March 26th marked five years since SolarWinds first unknowingly shipped malicious code to customers, in what would become one of the biggest cyber attacks of all time. The attackers infiltrated SolarWinds in late 2019, laced its Orion product – which helps organisations to monitor and manage their networks – with the SUNBURST Trojan in March 2020, with customers discovering the malware in December – nine months later.
Because SolarWinds’s solutions were so widely used, it’s estimated that 18,000 companies were impacted. This included multiple critical US federal agencies, household names in the business landscape like Microsoft and Deloitte, and even the NHS.
This software supply chain attack changed the security landscape, with shockwaves felt well outside our profession’s usual remit. Geopolitical tensions were raised, with Donald Trump (the sitting President) – wrongly – accusing China of the attack. Within a few months, new President Joe Biden attributed the attack to Russia’s infamous Cozy Bear hacking group. Diplomats were expelled, distrust between nations grew as cyberespionage became front page news.

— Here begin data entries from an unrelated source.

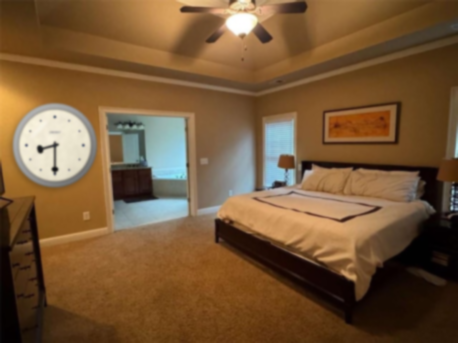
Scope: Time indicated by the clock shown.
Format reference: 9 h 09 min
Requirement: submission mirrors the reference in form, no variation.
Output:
8 h 30 min
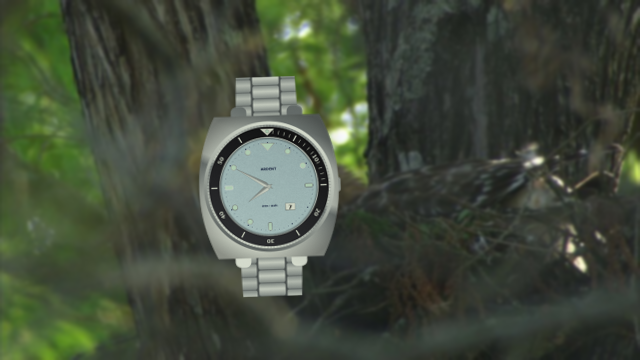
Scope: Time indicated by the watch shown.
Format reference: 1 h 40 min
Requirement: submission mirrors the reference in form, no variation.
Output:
7 h 50 min
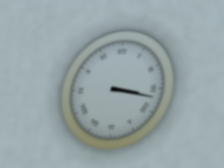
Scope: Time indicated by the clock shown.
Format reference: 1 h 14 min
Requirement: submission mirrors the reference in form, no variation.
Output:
3 h 17 min
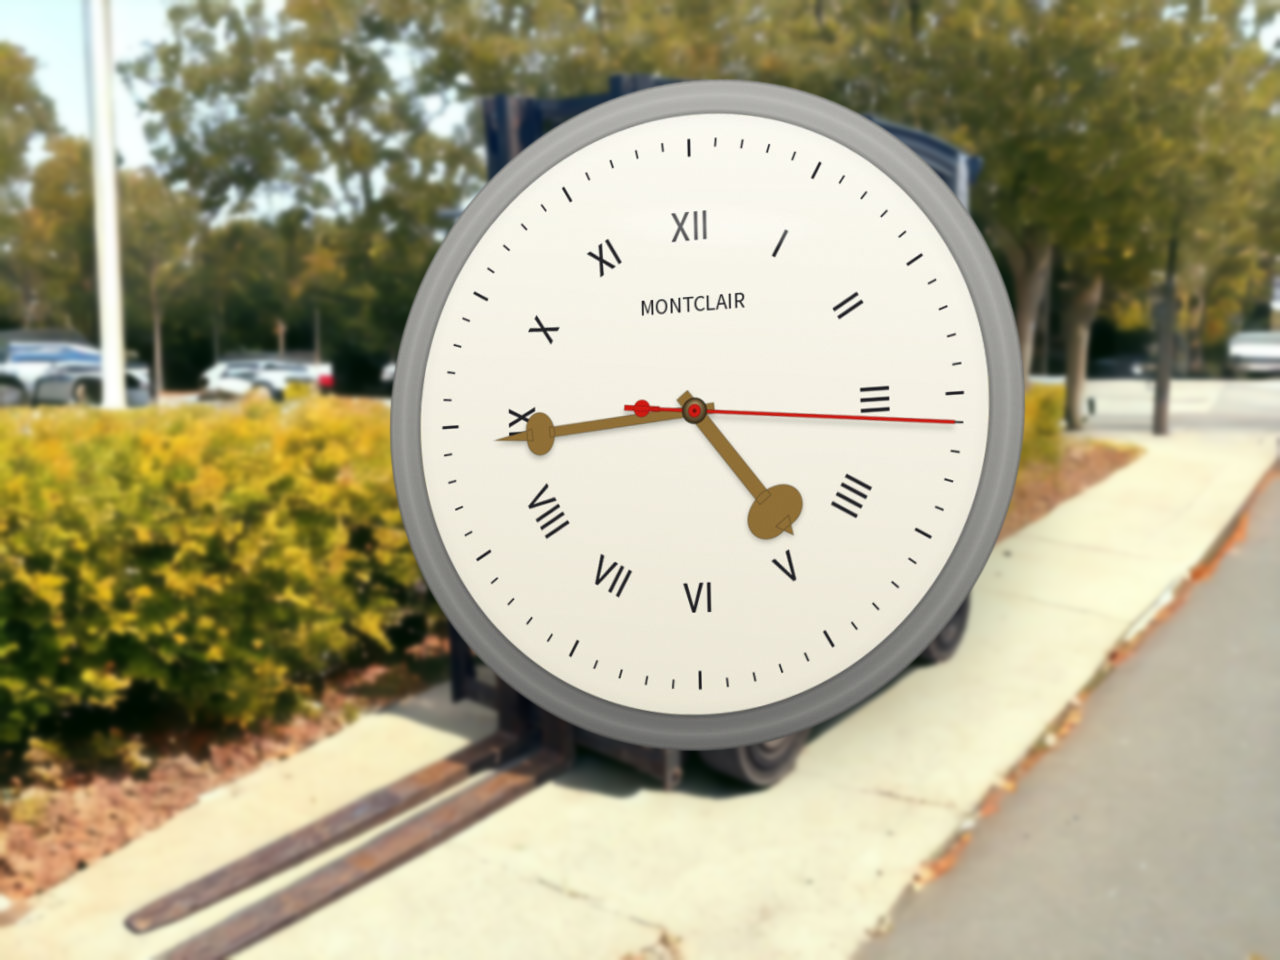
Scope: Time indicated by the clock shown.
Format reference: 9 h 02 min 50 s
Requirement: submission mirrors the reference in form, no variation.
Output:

Lawsuits also followed. SolarWinds was taken to court by impacted customers, and then its own board members over the drop in share price caused by the attack. Perhaps the most devastating lawsuit – particularly for the cybersecurity profession – was that of SolarWinds’s CISO, Timothy Brown, who was criminally charged by the SEC for downplaying security risks. This was a watershed moment – for the first time a CISO was held directly accountable for an attack.
Legislations were also introduced in the wake of the attack. Brown’s case set a precedent, and SEC has since imposed rules that increase accountability on CISOs if financial reports don’t accurately portray their company’s risk posture. To help shore up federal cyber defences, Joe Biden also signed an Executive Order mandating Software Bill of Materials (SBOMs) for all third party software being supplied to government agencies.

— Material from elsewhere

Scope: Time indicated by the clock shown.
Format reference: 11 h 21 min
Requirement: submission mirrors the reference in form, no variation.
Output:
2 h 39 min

Even though the attack shook the foundations of trust, five years on the dust has settled. But its impact is still felt. Our latest State of the Security Profession report had the attack second on the list of poorly handled breaches, more than four years after it took place. With that being the case, as a profession, what did we learn from SolarWinds SUNBURST?
We’ve had to up our game and cooperate more. Biden’s SBOMs laid a foundation for more transparency around exactly what’s in software solutions. Major players like Microsoft and Google, open source organisations such as The Linux Foundation and GitHub, and many more have all been more open about the components that make up software.
There’s been a shift in mentality too. Software supply chain attacks are often out of an organisation’s hands, so being resilient to the damage they cause is just as important as preventing attacks. This shoring up of defences and ensuring that gaps can be plugged rapidly represents a change in the cybersecurity profession – moving away from just prevention towards building resilience.
The profession has also learnt the hard way not to blindly trust security solutions. There’s no doubt that many of the organisations impacted by the attack – including SolarWinds – would have had some great cybersecurity tools in place. And yet, the attack still took nine months to discover. We’ve come to realise that even the best security solutions aren’t perfect, and assuming safety is a dangerous move. Organisations have since taken a much more layered approach to security, and the adoption of zero trust has become widespread.
Finally, security professionals and their roles have had to change. The SolarWinds SUNBURST attack put cybersecurity on the map – in a bad way – and inserted cyber risk into boardroom conversations. But to the layperson, a software supply chain attack can be a difficult concept to understand and cybersecurity is an innately jargon-filled space. Security professionals have been forced to communicate with non-technical stakeholders and learn to speak as the business does. While the core skills of the cybersecurity profession remain the same, we’ve had to adapt to become effective communicators.
That’s why continuous learning, development and professionalisation is so vital to preventing attacks and building resilience by translating the cybersecurity into language that everybody can understand. Bodies like CIISec offer the opportunity to learn new skills and gain new certifications that are crucial to the evolution of the cybersecurity profession.